Here's a reference guide to set up your Okta org and application: Link
Once your Okta org is set up, create an app integration on Okta to get a Client ID and Client Secret.
In the Admin Console, go to Applications → Applications.
Click Create App Integration.
Select OIDC - OpenID Connect as the Sign-in method.
OIDC stands for OpenID Connect. Click here to read more.
Select Web as the application type and click Next.
On the App Integration page:
Give a name to your application.
Select the Interaction Code and Refresh Token checkbox.
Now go to Devtron's Global Configurations → SSO Login Services → OIDC.
Copy the redirect URI given in the helper text (might look like: https://xxx.xxx.xxx/xxx/callback).
Return to the Okta screen, and remove the prefilled value in Sign-in redirect URIs.
Paste the copied URI in Sign-in redirect URIs.
Click Save.
On the General tab:
Note the Client ID value.
Click the Edit option.
In Client Authentication, choose Client Secret.
Click Save.
Click Generate new secret.
Note the Client Secret value.
Go to the Global Configurations → SSO Login Services → OIDC.
In the URL field, enter the Devtron application URL (a valid https link) where it is hosted.

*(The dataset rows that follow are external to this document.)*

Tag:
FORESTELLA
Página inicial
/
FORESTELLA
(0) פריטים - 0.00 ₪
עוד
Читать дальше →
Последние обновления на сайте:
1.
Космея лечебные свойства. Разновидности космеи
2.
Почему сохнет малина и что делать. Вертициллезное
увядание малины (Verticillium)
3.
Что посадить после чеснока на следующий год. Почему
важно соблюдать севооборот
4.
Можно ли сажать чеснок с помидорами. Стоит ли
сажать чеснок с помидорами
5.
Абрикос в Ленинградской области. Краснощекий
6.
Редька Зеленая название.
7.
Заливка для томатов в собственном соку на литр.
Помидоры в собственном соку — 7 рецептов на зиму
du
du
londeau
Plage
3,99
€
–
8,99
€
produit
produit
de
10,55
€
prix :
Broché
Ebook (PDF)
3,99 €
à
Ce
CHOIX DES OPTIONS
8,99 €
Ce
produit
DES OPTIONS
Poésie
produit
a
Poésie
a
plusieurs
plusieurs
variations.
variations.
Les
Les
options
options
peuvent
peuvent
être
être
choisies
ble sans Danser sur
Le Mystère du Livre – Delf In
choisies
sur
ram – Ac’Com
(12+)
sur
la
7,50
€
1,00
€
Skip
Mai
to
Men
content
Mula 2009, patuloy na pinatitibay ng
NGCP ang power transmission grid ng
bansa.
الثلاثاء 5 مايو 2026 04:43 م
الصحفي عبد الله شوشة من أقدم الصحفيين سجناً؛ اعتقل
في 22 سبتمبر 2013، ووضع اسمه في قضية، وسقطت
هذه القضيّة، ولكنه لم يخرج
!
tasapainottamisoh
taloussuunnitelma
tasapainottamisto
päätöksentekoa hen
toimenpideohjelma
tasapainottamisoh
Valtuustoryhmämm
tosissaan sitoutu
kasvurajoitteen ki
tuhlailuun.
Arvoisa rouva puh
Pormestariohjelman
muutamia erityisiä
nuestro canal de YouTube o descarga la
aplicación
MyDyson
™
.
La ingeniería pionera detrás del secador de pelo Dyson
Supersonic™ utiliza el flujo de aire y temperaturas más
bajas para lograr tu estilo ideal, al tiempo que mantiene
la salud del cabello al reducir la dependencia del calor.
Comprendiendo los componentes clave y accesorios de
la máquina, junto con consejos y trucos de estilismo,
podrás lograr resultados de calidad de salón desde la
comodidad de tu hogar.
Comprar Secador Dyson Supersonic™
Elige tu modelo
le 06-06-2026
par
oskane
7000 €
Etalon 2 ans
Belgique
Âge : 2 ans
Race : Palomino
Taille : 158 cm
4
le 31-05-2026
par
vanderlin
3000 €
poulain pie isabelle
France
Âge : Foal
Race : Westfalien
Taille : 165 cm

Under Configuration tab, locate the config object, and provide the clientID and clientSecret of the app integration you created on Okta.
Add a key insecureSkipEmailVerified: true. Note that this key is only required for Okta SSO. For other types of OIDC SSO, refer OIDC supported configurations.
Provide issuer value as https://${yourOktaDomain}. Replace ${yourOktaDomain} with your domain on Okta as shown in the video.
For providing redirectURI or callbackURI registered with the SSO provider, you can either select Configuration or Sample Script. Note that the redirect URI is already given in the helper text (as seen in the previous section).
Click Save to create and activate Okta SSO login.
Now your users will be able to log in to Devtron using the Okta authentication method. Note that existing signed-in users will be logged out and they have to log in again using their OIDC account.